Il 2 aprile ricorre la giornata mondiale per la consapevolezza sull’autismo. Un’occasione voluta dall’Onu per puntare i riflettori su bisogni e i diritti di chi ha un disturbo dello spettro autistico. Una condizione che sempre più spesso, oggi, si tende a smarcare dal concetto di malattia o disabilità psichica, perché in molti casi è più simile a un diverso punto di vista, un’esperienza del mondo in qualche modo differente da quella che fa la maggioranza della gente umana, ma non per questo necessariamente patologica.
Lo stesso concetto di spettro, oggi incorporato nella definizione ufficiale di autismo, rimarca l’enorme eterogeneità che si cela dietro una diagnosi. E si lega a doppio filo a un altro aspetto estremamente attuale del dibattito sull’autismo: la sua effettiva prevalenza. Nei paesi occidentali, Stati Uniti in testa, le nuove diagnosi infantili sono in aumento costante da decenni. E sulle cause di questo aumento si continua a dibattere da tempo.
Prevalenza in aumento
È giusto degli scorsi giorni la notizia di un nuovo aumento del numero di bambini americani con una diagnosi di autismo. A segnalarlo è uno studio dei Centers for Disease Control and Prevention, l’ultimo in una serie di aggiornamenti periodici che offre le stime ufficiali per il 2020. Nel 2000 si parlava di circa 1 bambino americano ogni 150 con una diagnosi di autismo. Nel 2016 la prevalenza era salita a 1 bambino su 54. Nel 2018 1 su 44. E per finire nel 2020, stando al nuovo rapporto dei Cdc, siamo arrivati a 1 su 36.

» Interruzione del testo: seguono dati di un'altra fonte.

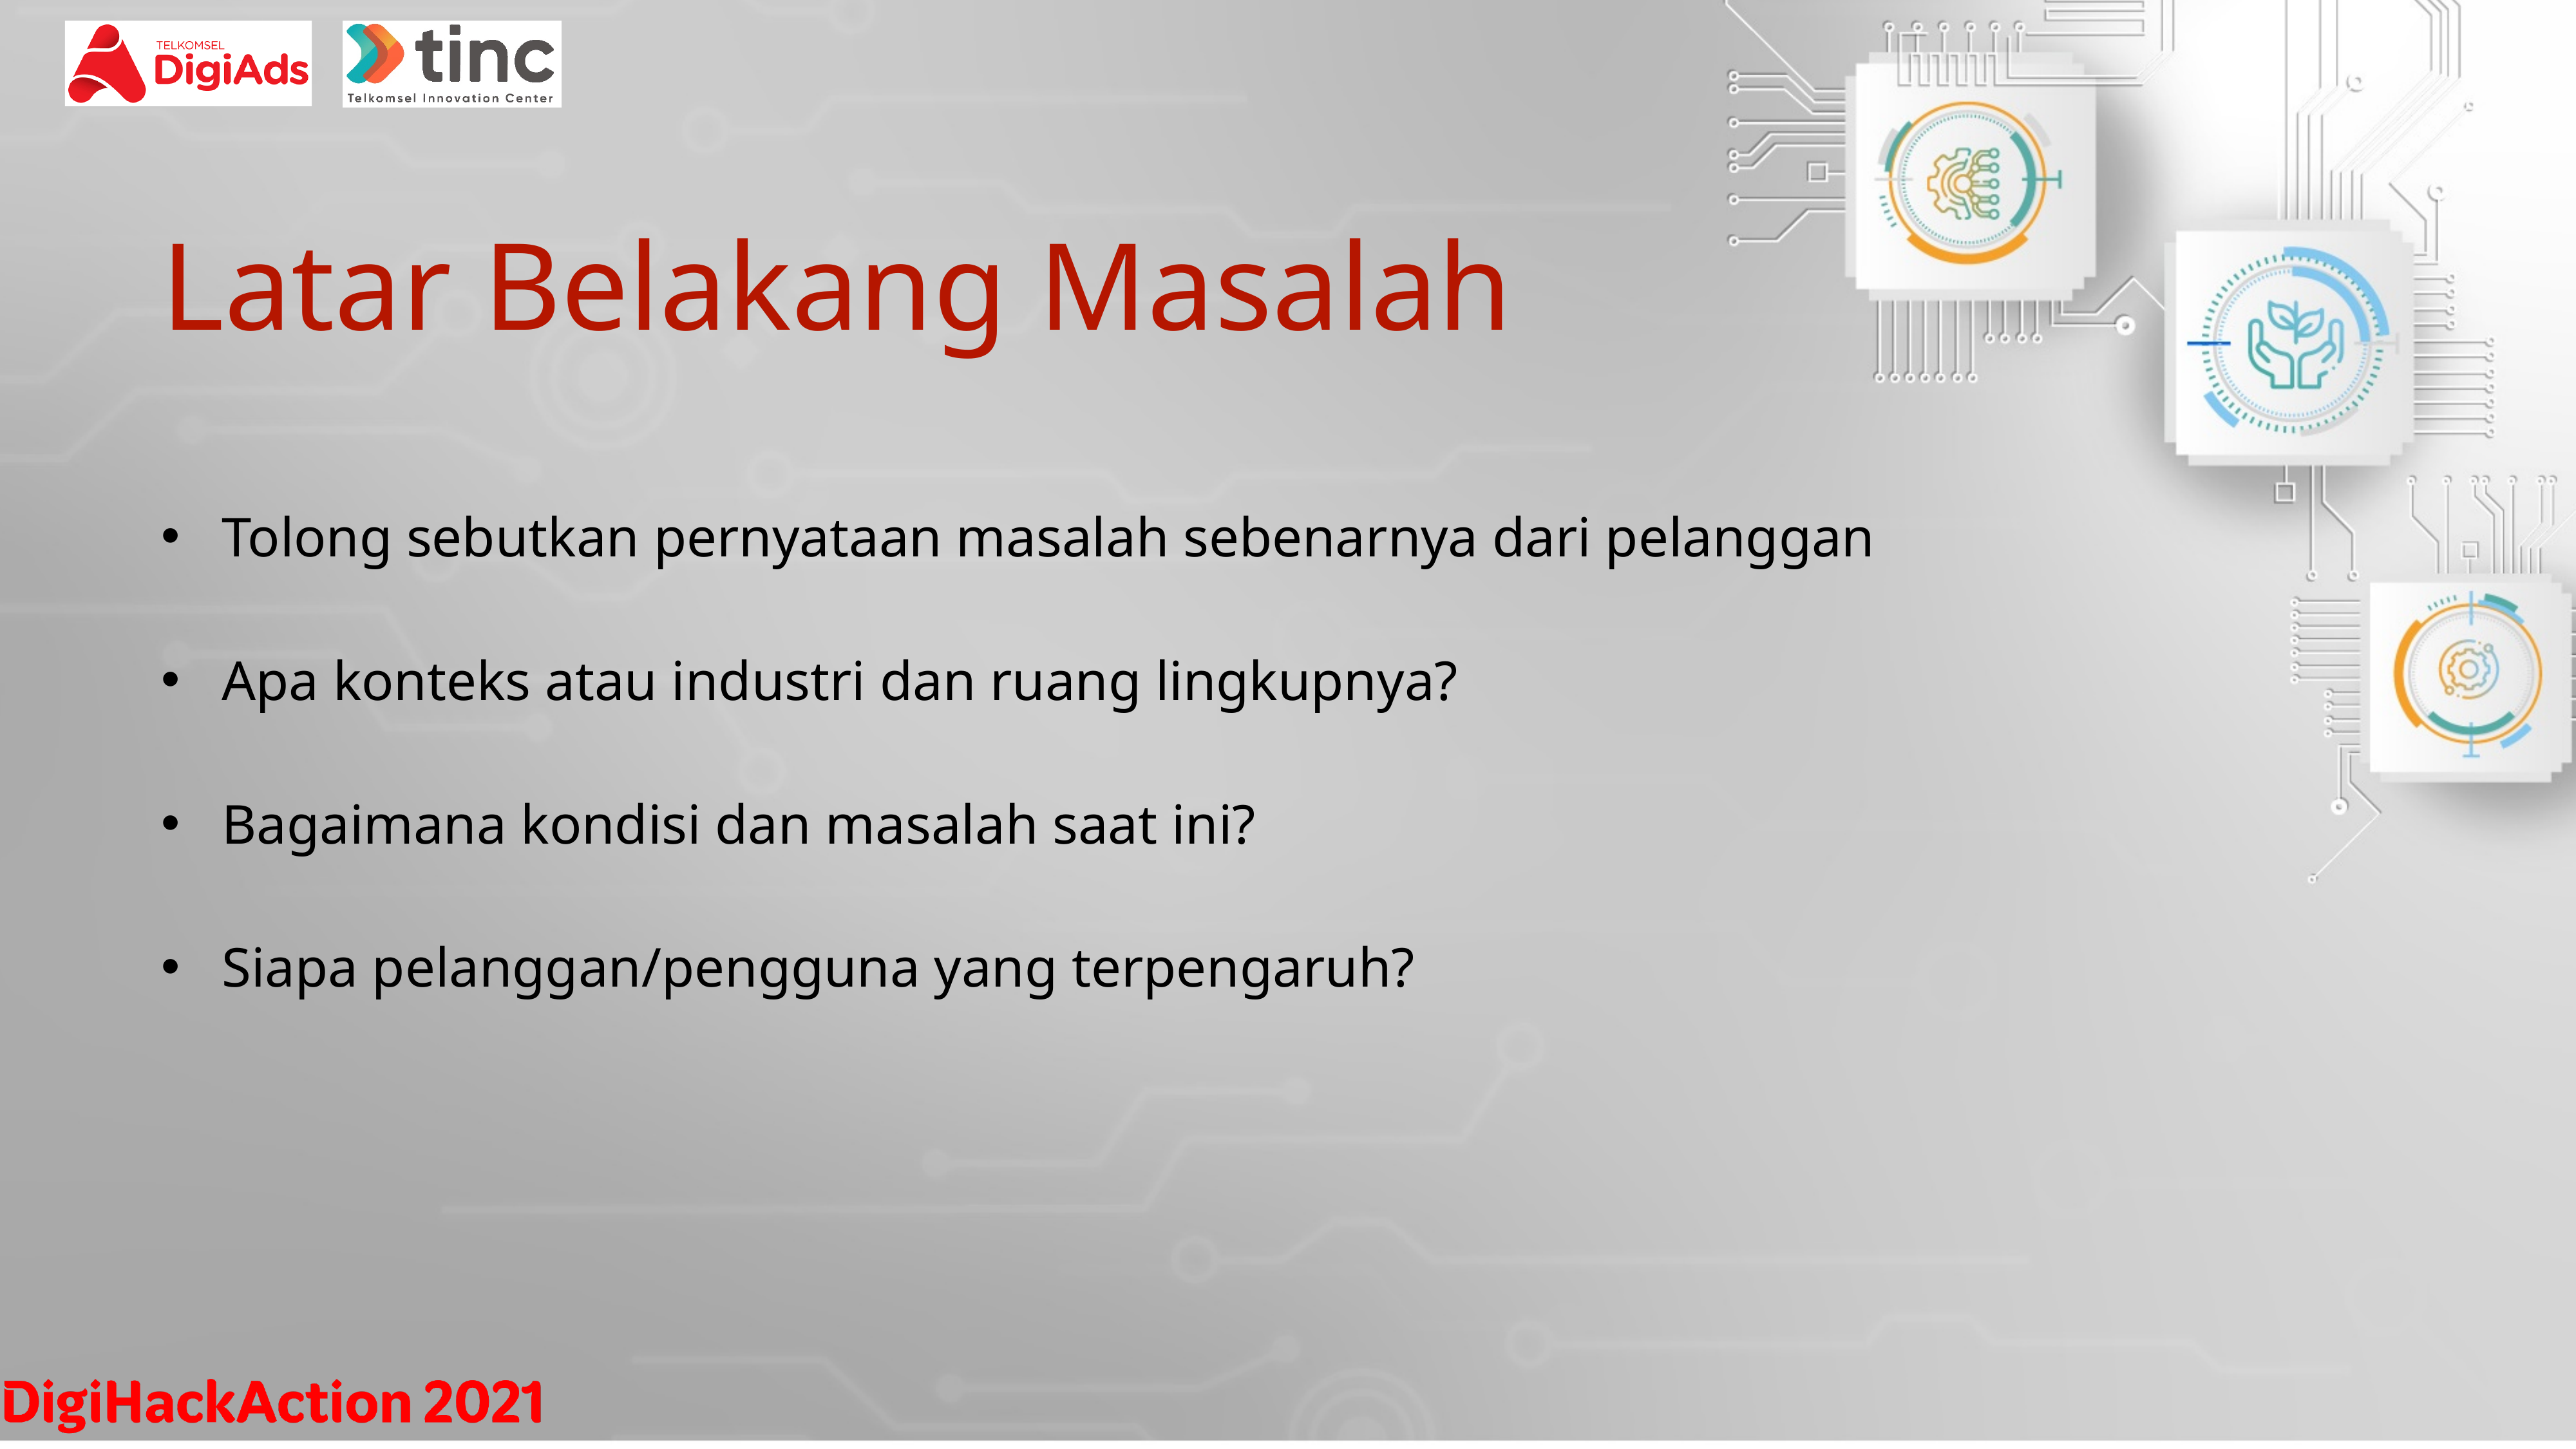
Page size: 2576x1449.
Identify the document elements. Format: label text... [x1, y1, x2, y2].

text_box Tolong sebutkan pernyataan masalah sebenarnya dari pelanggan Apa konteks atau industri dan ruang lingkupnya? Bagaimana kondisi dan masalah saat ini? Siapa pelanggan/pengguna yang terpengaruh? [156, 497, 2277, 1320]
title Latar Belakang Masalah [155, 161, 1747, 404]
picture [0, 0, 2576, 1449]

L’incidenza delle diagnosi è maggiore nei nati di sesso maschile: pari al 4% nei bambini e all’1% nelle bambine. E inferiore, per la prima volta, nei bambini con genitori di discendenza europea, rispetto a tutte le altre etnie presenti nel campione analizzato. I numeri americani sono ormai molto superiori a quelli riscontrati nel resto del mondo, nonostante il numero di persone con autismo sia comunque in aumento un po’ ovunque: in Europa, ad esempio, si stima una prevalenza pari a un bambino su 160 in Danimarca e Svezia, 1 su 86 nel Regno Unito, e di 1 su 77 nel nostro paese, mentre la media mondiale si attesta intorno a 1 su 100.
Cause ambientali?
Se i numeri certificano in modo oggettivo l’aumento delle persone autistiche nel mondo, sulle cause di questo fenomeno ci sono meno certezze. Esistono fattori ambientali che sono stati collegati ad un maggiore rischio di sviluppare un disturbo dello spettri autistico, e che sono diventati più comuni nel mondo moderno. Tra questi l’esposizione a sostanze tossiche nel corso della gravidanza, elevati livelli di inquinamento atmosferico sperimentati nei primi anni di vita, e problemi di salute materna al momento del concepimento e nel corso della gravidanza, come infezioni e obesità. Un’altra causa spesso chiamata in causa per spiegare la maggiore prevalenza dell’autismo nei paesi sviluppati riguarda l’età dei genitori al momento del concepimento. È stato dimostrato, infatti, che le probabilità di una diagnosi aumentano nei figli di genitori anziani, soprattutto prendendo in considerazione l’età del padre. E nei paesi in cui benessere ed educazione sono più diffusi nella gente la tendenza delle coppie è quella di ritardare l’arrivo dei figli, per lasciare spazio alla carriera e alla formazione universitaria e professionale.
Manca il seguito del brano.